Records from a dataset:
--- START ---
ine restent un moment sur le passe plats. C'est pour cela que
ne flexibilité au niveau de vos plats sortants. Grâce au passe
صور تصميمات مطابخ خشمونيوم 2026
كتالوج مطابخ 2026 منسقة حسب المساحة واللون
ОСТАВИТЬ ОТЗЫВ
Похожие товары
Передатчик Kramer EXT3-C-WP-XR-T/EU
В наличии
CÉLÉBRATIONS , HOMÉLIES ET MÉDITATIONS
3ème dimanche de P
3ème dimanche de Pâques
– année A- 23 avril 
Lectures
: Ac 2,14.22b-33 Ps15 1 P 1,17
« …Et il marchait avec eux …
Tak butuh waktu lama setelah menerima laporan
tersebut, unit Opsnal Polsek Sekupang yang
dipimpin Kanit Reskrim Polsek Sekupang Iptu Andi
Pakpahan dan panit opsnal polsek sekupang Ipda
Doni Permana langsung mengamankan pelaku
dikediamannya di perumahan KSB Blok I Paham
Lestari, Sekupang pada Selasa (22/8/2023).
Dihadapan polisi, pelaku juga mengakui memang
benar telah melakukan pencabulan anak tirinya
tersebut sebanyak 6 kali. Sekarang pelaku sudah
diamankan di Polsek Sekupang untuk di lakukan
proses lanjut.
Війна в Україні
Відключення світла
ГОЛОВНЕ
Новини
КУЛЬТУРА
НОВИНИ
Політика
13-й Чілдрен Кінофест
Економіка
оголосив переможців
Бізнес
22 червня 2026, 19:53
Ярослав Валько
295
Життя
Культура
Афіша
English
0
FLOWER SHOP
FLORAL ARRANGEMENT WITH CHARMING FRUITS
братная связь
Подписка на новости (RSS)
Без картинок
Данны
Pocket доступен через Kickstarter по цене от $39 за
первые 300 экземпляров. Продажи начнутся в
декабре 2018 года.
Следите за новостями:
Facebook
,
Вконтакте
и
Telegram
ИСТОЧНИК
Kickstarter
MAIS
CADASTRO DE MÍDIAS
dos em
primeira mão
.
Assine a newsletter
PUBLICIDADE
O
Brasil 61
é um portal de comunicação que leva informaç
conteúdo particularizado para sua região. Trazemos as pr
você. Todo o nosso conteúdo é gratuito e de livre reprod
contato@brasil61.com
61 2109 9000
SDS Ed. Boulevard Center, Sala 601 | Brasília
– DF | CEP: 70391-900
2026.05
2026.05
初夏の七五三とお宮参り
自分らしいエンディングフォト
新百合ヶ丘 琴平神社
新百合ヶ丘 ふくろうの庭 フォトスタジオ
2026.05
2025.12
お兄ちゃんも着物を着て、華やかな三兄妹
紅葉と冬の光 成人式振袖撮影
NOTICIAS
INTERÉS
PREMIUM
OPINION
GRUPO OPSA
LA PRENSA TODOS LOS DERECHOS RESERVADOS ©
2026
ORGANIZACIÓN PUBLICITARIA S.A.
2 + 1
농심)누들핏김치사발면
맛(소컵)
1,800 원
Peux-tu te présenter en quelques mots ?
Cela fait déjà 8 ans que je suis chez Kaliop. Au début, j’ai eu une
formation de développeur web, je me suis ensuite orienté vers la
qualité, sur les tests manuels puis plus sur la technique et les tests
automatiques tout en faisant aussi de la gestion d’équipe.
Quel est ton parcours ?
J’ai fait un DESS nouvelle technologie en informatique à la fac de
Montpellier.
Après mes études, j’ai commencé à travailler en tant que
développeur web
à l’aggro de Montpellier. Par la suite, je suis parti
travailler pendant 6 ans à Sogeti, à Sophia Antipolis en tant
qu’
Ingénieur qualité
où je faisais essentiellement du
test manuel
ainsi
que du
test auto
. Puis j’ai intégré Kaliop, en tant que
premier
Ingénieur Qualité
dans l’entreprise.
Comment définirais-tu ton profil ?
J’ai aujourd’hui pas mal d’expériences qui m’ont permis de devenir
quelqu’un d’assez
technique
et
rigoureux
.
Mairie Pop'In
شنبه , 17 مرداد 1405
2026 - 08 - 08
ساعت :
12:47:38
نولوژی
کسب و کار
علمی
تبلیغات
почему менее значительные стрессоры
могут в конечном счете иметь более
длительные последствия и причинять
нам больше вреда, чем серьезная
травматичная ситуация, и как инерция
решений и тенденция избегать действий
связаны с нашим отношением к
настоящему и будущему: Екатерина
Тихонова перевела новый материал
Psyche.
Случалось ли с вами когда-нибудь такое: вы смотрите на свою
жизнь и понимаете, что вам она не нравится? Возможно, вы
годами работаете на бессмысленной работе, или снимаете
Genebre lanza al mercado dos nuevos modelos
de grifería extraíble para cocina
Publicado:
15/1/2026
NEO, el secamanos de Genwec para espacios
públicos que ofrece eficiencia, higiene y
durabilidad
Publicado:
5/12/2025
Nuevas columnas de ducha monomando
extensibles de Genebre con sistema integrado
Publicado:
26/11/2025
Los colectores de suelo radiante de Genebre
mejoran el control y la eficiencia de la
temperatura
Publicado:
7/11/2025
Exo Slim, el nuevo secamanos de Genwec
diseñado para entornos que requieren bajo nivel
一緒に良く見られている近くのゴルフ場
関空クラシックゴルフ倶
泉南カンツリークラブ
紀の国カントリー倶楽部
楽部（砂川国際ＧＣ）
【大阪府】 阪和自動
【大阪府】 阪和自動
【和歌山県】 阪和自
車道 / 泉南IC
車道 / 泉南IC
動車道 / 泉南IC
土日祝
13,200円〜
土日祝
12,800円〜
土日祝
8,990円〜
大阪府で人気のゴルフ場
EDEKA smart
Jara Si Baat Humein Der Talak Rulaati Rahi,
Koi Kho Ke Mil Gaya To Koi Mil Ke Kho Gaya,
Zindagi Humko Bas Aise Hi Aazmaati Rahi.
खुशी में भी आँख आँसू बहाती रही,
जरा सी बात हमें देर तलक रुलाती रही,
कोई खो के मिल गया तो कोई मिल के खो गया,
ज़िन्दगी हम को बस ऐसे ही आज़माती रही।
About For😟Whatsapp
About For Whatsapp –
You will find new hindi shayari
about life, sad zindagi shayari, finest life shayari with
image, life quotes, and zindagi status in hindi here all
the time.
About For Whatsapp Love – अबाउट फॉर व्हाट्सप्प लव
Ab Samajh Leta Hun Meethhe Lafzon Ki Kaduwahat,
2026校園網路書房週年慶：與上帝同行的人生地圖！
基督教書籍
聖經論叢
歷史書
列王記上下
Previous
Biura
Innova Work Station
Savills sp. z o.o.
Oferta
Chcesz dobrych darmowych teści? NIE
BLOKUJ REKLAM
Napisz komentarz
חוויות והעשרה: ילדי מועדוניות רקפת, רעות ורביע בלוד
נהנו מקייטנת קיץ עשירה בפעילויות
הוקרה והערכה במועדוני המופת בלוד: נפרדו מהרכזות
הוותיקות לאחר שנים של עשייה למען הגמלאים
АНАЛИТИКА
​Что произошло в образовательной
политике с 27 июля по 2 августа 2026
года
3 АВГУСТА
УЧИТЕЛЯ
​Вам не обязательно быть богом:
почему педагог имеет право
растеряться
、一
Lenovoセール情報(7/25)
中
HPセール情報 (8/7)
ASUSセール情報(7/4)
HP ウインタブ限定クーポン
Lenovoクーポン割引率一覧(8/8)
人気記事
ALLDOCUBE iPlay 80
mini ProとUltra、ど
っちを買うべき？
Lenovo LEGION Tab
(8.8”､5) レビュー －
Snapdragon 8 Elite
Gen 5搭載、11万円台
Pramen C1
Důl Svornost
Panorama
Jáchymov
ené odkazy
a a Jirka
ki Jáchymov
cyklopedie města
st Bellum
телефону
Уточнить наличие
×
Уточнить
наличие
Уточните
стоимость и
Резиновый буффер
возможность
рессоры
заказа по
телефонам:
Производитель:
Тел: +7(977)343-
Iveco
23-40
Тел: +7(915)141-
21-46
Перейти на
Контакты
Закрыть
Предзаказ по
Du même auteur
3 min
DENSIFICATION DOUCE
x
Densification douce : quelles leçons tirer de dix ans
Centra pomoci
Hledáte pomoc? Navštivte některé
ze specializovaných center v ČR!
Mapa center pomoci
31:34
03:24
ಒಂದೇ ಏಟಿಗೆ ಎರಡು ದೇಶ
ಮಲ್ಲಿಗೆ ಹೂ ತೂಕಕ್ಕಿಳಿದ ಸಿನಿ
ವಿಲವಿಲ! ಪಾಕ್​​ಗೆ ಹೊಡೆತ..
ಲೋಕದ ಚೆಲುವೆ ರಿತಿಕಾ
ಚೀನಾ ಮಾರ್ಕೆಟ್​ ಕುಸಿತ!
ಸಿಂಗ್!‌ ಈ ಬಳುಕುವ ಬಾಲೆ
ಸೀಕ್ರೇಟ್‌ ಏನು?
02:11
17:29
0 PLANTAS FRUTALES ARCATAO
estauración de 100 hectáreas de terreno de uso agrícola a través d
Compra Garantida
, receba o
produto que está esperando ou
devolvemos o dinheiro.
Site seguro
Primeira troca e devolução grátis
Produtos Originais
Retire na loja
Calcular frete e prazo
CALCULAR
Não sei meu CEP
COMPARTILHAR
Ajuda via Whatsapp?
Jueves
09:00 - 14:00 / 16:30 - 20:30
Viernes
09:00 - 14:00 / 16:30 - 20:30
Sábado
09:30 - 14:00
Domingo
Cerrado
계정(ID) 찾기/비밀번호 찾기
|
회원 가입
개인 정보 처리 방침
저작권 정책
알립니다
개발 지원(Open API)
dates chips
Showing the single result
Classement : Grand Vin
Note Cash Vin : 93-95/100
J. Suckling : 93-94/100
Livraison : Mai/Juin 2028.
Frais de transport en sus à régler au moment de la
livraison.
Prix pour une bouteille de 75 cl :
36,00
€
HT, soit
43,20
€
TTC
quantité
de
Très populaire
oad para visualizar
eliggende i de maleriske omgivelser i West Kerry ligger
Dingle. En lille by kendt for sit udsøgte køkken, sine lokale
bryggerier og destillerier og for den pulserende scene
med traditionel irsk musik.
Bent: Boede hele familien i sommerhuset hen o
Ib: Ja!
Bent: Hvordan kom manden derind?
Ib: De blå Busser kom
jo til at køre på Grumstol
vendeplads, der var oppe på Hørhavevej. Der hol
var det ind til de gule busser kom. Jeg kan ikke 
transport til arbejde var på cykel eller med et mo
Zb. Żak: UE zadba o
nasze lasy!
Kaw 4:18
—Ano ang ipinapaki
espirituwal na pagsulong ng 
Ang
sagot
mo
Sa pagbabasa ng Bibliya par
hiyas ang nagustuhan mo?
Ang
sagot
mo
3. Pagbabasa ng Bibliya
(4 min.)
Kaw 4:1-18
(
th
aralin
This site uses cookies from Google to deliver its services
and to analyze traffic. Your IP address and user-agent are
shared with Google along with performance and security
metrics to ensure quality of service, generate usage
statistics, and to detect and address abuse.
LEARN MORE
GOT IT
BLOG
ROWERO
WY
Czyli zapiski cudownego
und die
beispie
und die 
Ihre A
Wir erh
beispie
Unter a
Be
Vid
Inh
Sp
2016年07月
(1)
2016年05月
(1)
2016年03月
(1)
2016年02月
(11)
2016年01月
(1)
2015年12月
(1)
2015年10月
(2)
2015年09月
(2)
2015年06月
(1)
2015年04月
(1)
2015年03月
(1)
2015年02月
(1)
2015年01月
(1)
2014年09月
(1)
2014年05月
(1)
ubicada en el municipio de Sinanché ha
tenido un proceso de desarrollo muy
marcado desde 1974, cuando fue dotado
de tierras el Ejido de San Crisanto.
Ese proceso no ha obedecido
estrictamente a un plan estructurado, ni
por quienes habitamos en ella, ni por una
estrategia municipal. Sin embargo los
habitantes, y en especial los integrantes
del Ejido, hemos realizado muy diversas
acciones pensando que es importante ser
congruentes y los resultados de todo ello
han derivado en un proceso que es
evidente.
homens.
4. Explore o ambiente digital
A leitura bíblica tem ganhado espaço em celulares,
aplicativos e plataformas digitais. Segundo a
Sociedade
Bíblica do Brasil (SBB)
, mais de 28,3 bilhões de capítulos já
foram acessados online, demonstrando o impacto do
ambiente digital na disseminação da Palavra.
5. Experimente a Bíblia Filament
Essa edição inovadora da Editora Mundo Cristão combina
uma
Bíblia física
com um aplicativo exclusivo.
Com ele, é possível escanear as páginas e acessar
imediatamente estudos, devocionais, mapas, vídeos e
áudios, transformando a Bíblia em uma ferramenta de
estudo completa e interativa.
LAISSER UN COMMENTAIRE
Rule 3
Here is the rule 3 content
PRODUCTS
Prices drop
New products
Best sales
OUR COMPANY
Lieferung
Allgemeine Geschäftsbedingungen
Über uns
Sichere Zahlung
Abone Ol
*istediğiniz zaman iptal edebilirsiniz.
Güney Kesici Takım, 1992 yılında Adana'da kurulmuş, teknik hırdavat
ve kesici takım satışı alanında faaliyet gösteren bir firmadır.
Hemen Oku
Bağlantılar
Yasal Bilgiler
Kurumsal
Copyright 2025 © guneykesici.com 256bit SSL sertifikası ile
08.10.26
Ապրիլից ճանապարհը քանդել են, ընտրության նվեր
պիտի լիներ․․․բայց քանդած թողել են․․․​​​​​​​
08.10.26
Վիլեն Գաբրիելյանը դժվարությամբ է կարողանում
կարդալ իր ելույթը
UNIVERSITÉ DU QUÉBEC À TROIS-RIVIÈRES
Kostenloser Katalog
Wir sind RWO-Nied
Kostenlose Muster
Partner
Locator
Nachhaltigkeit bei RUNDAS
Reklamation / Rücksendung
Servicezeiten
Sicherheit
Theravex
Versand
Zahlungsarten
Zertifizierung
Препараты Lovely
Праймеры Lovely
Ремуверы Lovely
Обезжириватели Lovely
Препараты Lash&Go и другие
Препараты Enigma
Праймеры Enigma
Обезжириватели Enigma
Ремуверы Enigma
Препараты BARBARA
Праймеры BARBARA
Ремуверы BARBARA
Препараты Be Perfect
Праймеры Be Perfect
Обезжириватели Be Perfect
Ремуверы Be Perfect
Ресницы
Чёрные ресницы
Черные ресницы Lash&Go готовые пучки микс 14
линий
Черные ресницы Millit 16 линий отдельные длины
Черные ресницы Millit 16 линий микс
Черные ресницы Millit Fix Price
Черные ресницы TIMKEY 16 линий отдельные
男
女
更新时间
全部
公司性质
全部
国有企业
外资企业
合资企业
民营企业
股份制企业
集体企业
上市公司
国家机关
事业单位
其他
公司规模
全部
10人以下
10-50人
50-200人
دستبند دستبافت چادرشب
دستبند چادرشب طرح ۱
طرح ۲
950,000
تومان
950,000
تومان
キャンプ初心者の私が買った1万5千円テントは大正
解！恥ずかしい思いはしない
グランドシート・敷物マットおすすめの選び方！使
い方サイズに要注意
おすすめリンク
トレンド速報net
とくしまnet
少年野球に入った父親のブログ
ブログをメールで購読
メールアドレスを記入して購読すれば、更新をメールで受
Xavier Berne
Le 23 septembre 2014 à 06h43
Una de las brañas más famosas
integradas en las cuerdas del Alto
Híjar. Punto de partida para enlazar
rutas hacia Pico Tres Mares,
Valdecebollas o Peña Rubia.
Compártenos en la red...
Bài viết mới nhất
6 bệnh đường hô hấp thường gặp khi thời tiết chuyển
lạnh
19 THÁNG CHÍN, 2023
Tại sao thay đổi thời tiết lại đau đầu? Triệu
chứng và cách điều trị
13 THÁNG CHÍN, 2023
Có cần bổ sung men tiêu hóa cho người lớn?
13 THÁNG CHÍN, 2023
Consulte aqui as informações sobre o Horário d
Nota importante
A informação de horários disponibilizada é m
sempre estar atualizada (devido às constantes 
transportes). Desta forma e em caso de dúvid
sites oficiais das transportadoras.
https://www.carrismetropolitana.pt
--- END ---
ABOUT THIS TASK ▸ Your answer must consist solely of the lines from the top of the entries above through the line containing "dipimpin Kanit Reskrim", copied exactly, both ends included.

SOLUTION FOR THIS EXERCISE ▸
ine restent un moment sur le passe plats. C'est pour cela que
ne flexibilité au niveau de vos plats sortants. Grâce au passe
صور تصميمات مطابخ خشمونيوم 2026
كتالوج مطابخ 2026 منسقة حسب المساحة واللون
ОСТАВИТЬ ОТЗЫВ
Похожие товары
Передатчик Kramer EXT3-C-WP-XR-T/EU
В наличии
CÉLÉBRATIONS , HOMÉLIES ET MÉDITATIONS
3ème dimanche de P
3ème dimanche de Pâques
– année A- 23 avril 
Lectures
: Ac 2,14.22b-33 Ps15 1 P 1,17
« …Et il marchait avec eux …
Tak butuh waktu lama setelah menerima laporan
tersebut, unit Opsnal Polsek Sekupang yang
dipimpin Kanit Reskrim Polsek Sekupang Iptu Andi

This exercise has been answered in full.